Research into debilitating eye conditions such as keratoconus has advanced at such a pace over the past few years that the drastic solution of a corneal transplant can now be avoided for many patients. Two highly sophisticated treatments that AVC offers to correct keratoconus, collagen cross-linking and INTACS, involve a simple half hour procedure at the most with cross-linking being completely non-invasive.

Keratoconus affects around 1 in 2,000 and starts around the time of puberty. The surface of the cornea, which is normally round and smooth, begins to thin and stretch to form a cone-like bulge, which makes vision blurred and distorted.

Many patients suffering from keratoconus feel their options are very limited and in the past, this was certainly true. The irregular shape of the cornea means that glasses cannot correct vision, so for milder conditions rigid contact lenses are used because they are in direct contact with the eye, but these can cause discomfort quite quickly. This is exacerbated because sufferers often have very dry eyes, which makes it even harder to tolerate a rigid lens. More severe conditions could only be corrected by corneal transplant which is, by nature, an option with limited availability and suitability, not to mention desirability.

However, thanks to the work of refractive surgeons who specialise in corneal surgery such as AVC’s lead surgeon Mr CT Pillai, keratoconus sufferers can not only have their condition corrected, they can go on to have further vision correction treatment and do away with glasses and contact lenses for good, just like anyone else.
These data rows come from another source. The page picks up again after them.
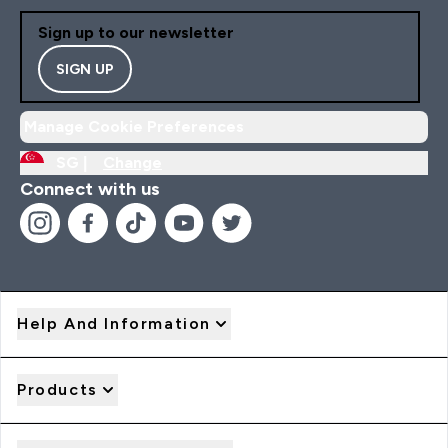
Sign up to our newsletter
SIGN UP
Manage Cookie Preferences
SG |
Change
Connect with us
Help And Information
Products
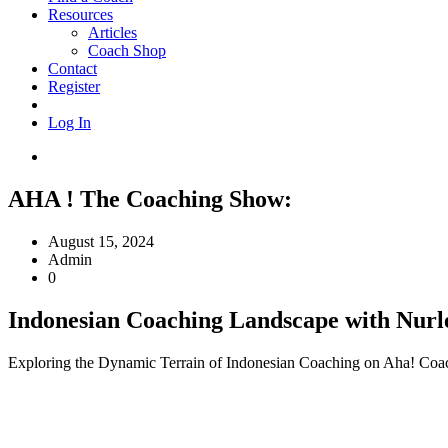
Resources
Articles
Coach Shop
Contact
Register
Log In
AHA ! The Coaching Show:
August 15, 2024
Admin
0
Indonesian Coaching Landscape with Nurl
Exploring the Dynamic Terrain of Indonesian Coaching on Aha! Coach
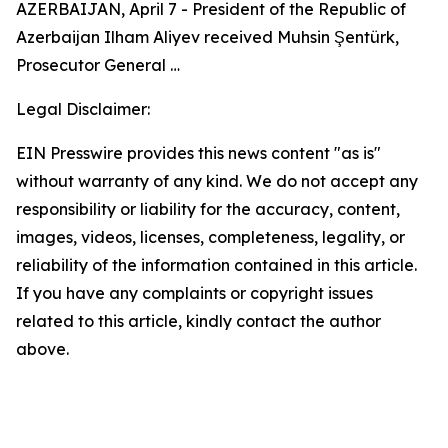
AZERBAIJAN, April 7 - President of the Republic of
Azerbaijan Ilham Aliyev received Muhsin Şentürk,
Prosecutor General …
Legal Disclaimer:
EIN Presswire provides this news content "as is"
without warranty of any kind. We do not accept any
responsibility or liability for the accuracy, content,
images, videos, licenses, completeness, legality, or
reliability of the information contained in this article.
If you have any complaints or copyright issues
related to this article, kindly contact the author
above.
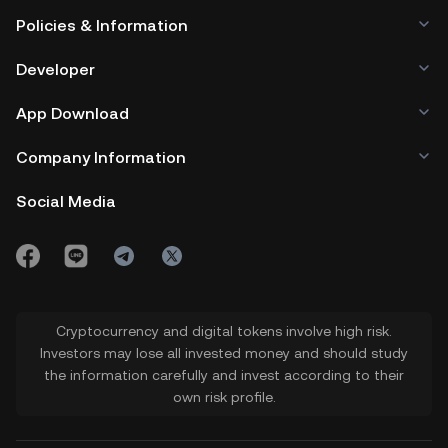
Policies & Information
Developer
App Download
Company Information
Social Media
Cryptocurrency and digital tokens involve high risk.
Investors may lose all invested money and should study
the information carefully and invest according to their
own risk profile.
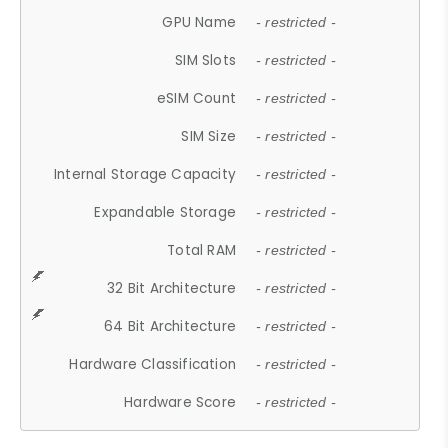
GPU Name
- restricted -
SIM Slots
- restricted -
eSIM Count
- restricted -
SIM Size
- restricted -
Internal Storage Capacity
- restricted -
Expandable Storage
- restricted -
Total RAM
- restricted -
32 Bit Architecture
- restricted -
64 Bit Architecture
- restricted -
Hardware Classification
- restricted -
Hardware Score
- restricted -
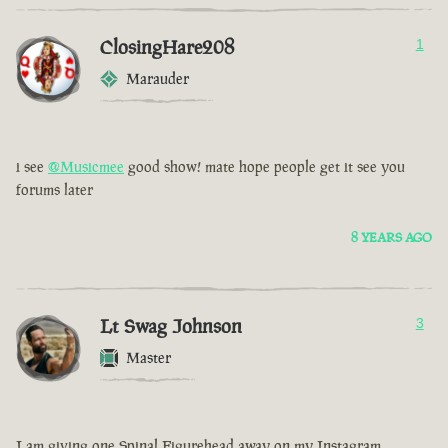
ClosingHare208
1
Marauder
i see
@Musicmee
good show! mate hope people get it see you
forums later
8 YEARS AGO
Lt Swag Johnson
3
Master
I am giving one Spinal Figurehead away on my Instagram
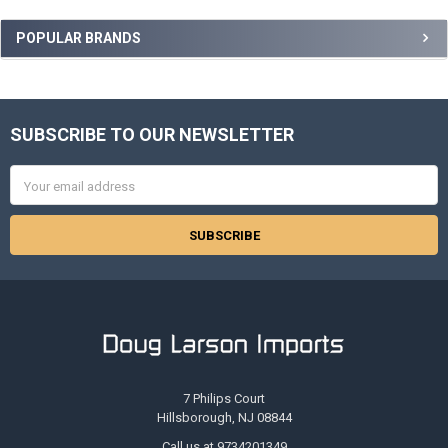
Sidebar
POPULAR BRANDS
SUBSCRIBE TO OUR NEWSLETTER
Footer
Email
Address
7 Philips Court
Hillsborough, NJ 08844
Call us at 9734201349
INTACS is a treatment option for mild to moderate keratoconus that is quick and highly effective. In a procedure that takes just 30 minutes, a micro-incision is made in the cornea and a tiny micro-thin clear insert is placed inside to flatten the cornea and reduce the optical distortion. INTACS are made from a biocompatible material so there’s no possibility of them being rejected by the body’s natural defences; they are also removable and exchangeable so should any changes be needed in the future, all that’s required is another quick, simple procedure.

Cross-linking works by a process called photopolymerisation. Riboflavin – simple vitamin B2 – administered to the cornea is activated by UVA light to create strong chemical bonds between collagen fibrils. This process stiffens and strengthens the cornea to return it to an even shape. After wearing a protective contact lens for four days the eye will start to settle and vision stabilises after about a month.

At this stage, keratoconus sufferers who want to free themselves from glasses and contact lenses for good can really see light at the end of the tunnel. When their prescription has become stable, depending on their age, they can have implantable contact lens or clear lens exchange treatment, just like anyone else.

Anyone concerned about the safety of this procedure should be completely reassured by the knowledge that the UV light exposure involved is comparable to the amount the eye is exposed to during a full day spent outdoors in the summer; there really is no need for concern about the risk of over-exposure.

So from what may have seemed like a dismal future of deteriorating vision and discomfort, keratoconus sufferers can look forward to a life filled with all the freedom that vision correction treatment brings.